Collected material =
=== Begin Enclosure ===
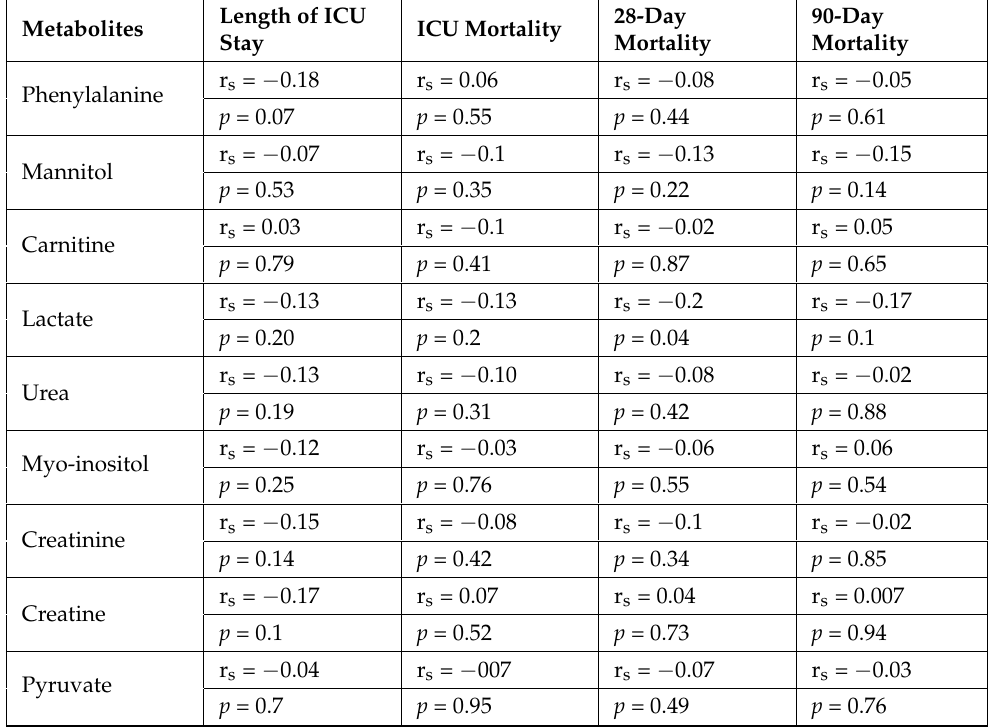
Table 6. Correlations between metabolites, length of ICU stay and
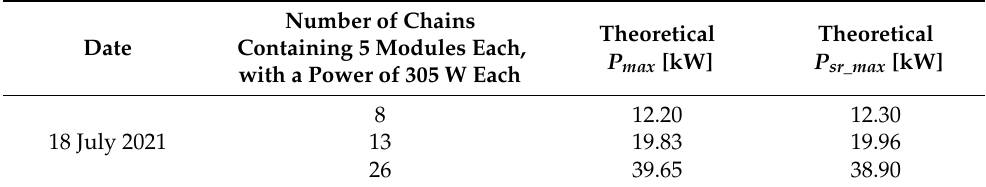
Table 1. Values of the power P sr _ max generated by photovoltaic installations obtained in simulations and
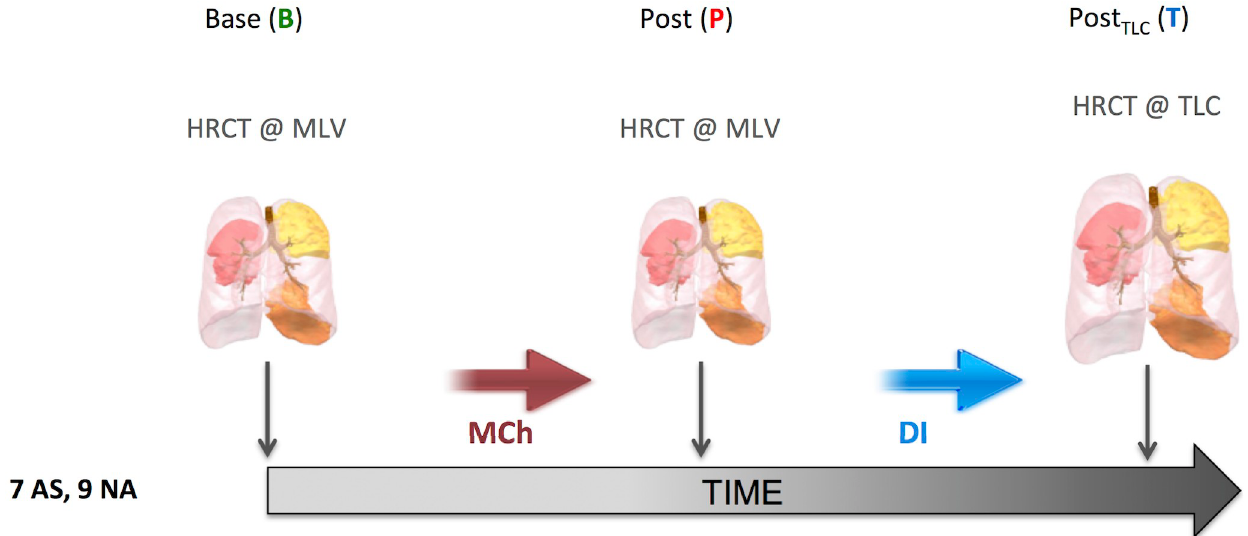
Fig 2. Study protocol. With the subjects in the supine position, HRCT images were acquired during a short breath hold (~12 s) under three consecutive conditions: 1 ) at baseline ( B ) and imaged at mean lung volume (MLV), where MLV was defined as the average lung volume during stable tidal breathing; 2) following five deep breaths of MCh at his/her previously determined PC20 dose and imaged at the subject’s spontaneous MLV ( P ); and 3 ) post MCh and imaged at total lung capacity ( T ). Colored regions of the lung correspond to 3 of the ~19 parenchyma segmental regions studied in each lung.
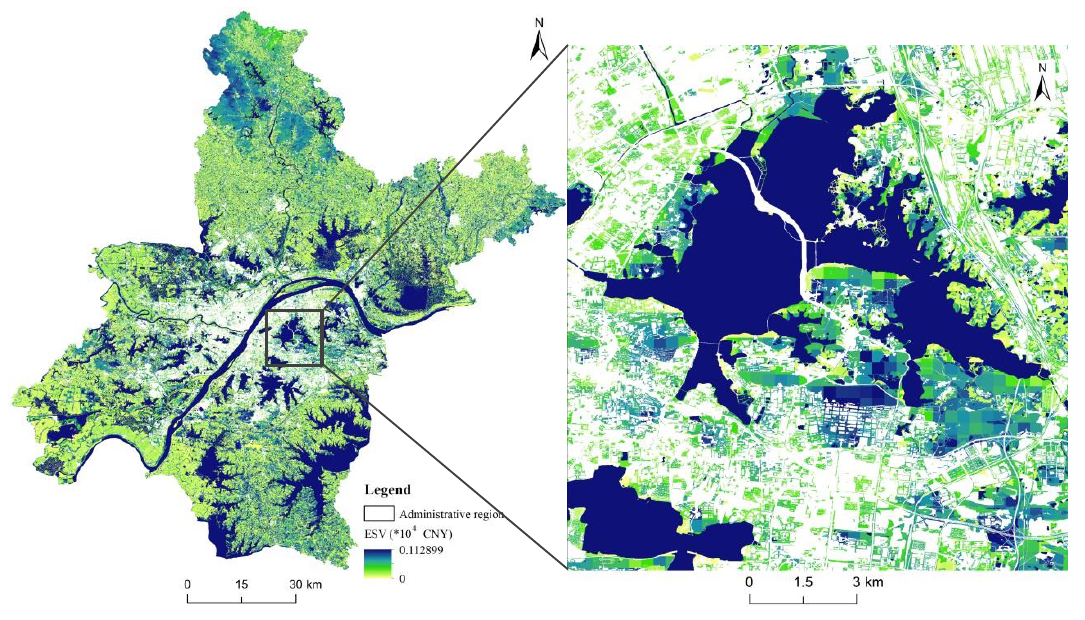
Figure 3. Spatial patterns of ESV and local enlargement (5m*5m grid)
=== End Enclosure ===
About this task =
Exactly reproduce the lines beginning at the one that contains "Fig 2. Study" and ending at the final line of the material, with the pictures left out.

Result of the task =
Fig 2. Study protocol. With the subjects in the supine position, HRCT images were acquired during a short breath hold (~12 s) under three consecutive conditions: 1 ) at baseline ( B ) and imaged at mean lung volume (MLV), where MLV was defined as the average lung volume during stable tidal breathing; 2) following five deep breaths of MCh at his/her previously determined PC20 dose and imaged at the subject’s spontaneous MLV ( P ); and 3 ) post MCh and imaged at total lung capacity ( T ). Colored regions of the lung correspond to 3 of the ~19 parenchyma segmental regions studied in each lung.
Figure 3. Spatial patterns of ESV and local enlargement (5m*5m grid)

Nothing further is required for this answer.